[Dataset excerpts]
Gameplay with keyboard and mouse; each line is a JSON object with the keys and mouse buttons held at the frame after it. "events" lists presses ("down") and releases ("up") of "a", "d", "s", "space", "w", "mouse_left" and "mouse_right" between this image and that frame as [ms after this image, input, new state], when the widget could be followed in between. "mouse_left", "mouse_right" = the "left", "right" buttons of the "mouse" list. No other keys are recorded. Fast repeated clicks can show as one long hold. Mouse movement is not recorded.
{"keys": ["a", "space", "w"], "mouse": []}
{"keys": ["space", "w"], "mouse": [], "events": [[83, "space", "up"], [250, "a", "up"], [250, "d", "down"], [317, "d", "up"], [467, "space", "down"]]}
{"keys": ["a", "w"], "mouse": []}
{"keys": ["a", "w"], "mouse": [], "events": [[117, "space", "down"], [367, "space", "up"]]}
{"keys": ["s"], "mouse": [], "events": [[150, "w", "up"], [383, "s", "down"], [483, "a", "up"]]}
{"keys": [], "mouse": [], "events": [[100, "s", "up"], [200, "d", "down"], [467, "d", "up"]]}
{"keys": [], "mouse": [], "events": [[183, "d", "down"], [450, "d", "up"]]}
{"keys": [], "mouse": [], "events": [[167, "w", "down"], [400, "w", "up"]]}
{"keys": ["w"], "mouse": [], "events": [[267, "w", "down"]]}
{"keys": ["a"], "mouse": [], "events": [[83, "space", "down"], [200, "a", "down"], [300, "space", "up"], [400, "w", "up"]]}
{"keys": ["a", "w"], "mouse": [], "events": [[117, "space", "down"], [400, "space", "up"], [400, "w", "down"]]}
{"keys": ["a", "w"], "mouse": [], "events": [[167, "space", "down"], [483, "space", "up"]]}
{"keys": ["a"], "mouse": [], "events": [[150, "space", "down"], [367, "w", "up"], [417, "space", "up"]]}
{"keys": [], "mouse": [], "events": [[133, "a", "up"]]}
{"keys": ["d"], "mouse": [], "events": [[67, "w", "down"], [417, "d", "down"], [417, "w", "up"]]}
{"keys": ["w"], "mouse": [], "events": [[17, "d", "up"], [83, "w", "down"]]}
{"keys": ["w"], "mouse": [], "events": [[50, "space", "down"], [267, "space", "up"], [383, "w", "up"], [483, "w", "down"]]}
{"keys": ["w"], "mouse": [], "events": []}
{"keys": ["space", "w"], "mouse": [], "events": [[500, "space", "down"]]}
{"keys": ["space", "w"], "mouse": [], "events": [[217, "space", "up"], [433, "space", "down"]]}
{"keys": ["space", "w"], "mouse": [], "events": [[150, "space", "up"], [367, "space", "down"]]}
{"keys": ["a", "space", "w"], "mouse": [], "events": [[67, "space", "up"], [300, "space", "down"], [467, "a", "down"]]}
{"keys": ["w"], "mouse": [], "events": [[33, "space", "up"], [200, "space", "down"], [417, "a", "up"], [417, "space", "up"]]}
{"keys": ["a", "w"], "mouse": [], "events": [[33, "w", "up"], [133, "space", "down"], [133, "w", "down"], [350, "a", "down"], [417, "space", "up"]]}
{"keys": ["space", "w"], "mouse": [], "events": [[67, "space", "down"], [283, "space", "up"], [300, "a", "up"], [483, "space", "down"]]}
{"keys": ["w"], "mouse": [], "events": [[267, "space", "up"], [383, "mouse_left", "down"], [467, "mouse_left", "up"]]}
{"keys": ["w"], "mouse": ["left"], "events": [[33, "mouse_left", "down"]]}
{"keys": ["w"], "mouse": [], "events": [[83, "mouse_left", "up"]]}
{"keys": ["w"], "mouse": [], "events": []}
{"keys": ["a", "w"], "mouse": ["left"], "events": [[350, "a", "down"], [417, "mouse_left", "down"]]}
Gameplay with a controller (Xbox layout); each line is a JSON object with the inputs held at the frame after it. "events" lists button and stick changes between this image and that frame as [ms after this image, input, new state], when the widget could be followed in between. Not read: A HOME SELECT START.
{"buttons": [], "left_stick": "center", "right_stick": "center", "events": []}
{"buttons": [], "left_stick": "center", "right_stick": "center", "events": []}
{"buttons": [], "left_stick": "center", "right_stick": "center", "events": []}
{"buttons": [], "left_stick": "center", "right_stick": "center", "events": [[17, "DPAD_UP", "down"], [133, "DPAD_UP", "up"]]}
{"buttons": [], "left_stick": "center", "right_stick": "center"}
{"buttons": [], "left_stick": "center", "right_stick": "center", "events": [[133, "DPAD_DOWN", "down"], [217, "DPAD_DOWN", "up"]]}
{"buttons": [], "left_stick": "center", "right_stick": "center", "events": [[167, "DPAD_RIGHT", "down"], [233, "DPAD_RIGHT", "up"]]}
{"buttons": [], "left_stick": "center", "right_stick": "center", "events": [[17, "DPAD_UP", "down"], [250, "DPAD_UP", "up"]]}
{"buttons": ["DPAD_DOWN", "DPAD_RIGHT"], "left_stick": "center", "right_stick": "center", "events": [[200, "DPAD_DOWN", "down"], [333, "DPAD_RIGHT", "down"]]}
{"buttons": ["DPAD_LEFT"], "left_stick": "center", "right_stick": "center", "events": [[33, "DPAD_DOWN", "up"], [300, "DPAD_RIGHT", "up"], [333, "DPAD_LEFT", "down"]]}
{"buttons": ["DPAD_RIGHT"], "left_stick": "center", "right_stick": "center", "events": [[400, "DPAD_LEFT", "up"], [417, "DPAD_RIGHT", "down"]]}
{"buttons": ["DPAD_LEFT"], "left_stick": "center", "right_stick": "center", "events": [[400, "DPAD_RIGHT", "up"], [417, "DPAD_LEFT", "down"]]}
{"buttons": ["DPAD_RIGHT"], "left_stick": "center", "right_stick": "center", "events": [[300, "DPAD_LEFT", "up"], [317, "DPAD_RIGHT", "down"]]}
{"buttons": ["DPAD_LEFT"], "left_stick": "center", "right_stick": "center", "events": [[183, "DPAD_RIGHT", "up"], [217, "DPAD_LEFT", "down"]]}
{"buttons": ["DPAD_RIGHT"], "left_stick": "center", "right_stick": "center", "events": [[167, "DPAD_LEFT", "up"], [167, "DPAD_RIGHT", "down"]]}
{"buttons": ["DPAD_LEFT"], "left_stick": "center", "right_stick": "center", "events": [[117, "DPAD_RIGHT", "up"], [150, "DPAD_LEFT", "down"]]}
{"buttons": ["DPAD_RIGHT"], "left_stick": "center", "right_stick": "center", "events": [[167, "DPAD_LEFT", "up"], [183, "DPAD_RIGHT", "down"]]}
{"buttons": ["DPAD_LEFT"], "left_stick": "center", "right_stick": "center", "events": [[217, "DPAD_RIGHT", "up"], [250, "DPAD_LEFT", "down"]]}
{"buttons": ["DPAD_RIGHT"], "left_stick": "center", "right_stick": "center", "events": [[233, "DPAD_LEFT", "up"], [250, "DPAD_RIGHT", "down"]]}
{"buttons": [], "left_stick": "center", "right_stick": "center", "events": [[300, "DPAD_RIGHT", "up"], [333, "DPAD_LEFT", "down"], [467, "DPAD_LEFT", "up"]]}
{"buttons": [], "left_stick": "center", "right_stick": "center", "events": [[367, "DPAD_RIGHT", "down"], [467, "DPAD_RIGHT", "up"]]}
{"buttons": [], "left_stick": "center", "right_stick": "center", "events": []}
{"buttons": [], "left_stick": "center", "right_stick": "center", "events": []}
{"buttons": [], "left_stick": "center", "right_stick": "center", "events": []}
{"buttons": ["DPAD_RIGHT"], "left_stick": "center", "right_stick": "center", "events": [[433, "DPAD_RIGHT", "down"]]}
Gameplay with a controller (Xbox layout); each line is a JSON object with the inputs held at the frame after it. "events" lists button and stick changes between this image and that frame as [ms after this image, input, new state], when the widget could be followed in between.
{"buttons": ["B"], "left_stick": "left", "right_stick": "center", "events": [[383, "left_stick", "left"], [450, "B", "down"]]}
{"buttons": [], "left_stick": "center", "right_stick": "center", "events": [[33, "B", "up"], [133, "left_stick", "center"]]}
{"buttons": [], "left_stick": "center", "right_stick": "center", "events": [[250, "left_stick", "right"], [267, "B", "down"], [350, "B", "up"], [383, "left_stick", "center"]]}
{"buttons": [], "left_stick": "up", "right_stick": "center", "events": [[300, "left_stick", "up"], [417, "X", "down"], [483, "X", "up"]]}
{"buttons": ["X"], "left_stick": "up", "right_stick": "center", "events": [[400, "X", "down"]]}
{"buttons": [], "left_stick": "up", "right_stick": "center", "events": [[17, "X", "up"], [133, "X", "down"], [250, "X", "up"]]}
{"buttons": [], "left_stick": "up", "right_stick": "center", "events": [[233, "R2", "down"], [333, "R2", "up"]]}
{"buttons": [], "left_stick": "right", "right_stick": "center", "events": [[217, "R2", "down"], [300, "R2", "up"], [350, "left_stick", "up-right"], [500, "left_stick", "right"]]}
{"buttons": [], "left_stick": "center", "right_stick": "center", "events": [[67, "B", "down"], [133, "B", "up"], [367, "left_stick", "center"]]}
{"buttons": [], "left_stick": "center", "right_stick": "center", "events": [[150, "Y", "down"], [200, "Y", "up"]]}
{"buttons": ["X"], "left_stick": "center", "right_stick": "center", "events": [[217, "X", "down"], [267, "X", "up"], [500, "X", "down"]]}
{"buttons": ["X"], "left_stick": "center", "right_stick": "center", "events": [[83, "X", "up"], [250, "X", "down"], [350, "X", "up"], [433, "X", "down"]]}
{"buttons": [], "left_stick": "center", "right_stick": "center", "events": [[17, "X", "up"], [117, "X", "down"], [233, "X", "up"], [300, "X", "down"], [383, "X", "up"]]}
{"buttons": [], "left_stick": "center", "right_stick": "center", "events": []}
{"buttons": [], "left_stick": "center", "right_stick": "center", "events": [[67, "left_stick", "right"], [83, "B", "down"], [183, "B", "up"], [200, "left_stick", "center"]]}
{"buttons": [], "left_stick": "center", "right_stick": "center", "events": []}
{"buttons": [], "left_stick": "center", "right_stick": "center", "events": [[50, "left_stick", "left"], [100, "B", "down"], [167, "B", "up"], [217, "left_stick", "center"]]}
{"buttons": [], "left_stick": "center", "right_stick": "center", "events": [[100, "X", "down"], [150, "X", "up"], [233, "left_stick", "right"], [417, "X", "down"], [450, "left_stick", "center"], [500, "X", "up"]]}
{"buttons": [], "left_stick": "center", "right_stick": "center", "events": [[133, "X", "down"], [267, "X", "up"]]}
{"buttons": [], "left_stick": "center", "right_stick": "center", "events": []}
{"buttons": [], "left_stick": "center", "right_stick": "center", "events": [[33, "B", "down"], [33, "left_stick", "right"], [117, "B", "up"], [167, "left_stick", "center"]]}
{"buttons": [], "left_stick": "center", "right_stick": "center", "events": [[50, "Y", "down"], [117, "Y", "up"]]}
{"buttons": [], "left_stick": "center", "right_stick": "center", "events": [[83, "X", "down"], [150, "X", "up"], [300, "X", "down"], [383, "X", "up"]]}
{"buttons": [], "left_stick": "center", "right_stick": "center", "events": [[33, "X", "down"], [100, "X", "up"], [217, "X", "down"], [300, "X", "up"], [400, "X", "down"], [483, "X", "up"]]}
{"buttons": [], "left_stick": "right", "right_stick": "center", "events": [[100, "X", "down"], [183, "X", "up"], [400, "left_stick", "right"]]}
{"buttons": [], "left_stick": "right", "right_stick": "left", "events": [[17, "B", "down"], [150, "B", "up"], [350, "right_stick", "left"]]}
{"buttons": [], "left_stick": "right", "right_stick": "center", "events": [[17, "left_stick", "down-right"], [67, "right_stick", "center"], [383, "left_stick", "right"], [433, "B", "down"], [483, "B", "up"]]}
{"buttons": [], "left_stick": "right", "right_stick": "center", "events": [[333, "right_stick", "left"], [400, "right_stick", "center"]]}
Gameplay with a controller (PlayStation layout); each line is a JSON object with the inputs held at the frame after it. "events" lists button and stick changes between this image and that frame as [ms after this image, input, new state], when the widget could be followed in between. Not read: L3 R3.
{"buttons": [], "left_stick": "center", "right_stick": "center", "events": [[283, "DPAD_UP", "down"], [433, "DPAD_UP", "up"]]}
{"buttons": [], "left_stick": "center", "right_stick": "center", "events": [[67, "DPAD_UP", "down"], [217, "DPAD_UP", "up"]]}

◆ **WHAT IS NEEDED**: From the records above, return each line that has the string "layout".

◆ **TASK SOLUTION**:
Gameplay with a controller (Xbox layout); each line is a JSON object with the inputs held at the frame after it. "events" lists button and stick changes between this image and that frame as [ms after this image, input, new state], when the widget could be followed in between. Not read: A HOME SELECT START.
Gameplay with a controller (Xbox layout); each line is a JSON object with the inputs held at the frame after it. "events" lists button and stick changes between this image and that frame as [ms after this image, input, new state], when the widget could be followed in between.
Gameplay with a controller (PlayStation layout); each line is a JSON object with the inputs held at the frame after it. "events" lists button and stick changes between this image and that frame as [ms after this image, input, new state], when the widget could be followed in between. Not read: L3 R3.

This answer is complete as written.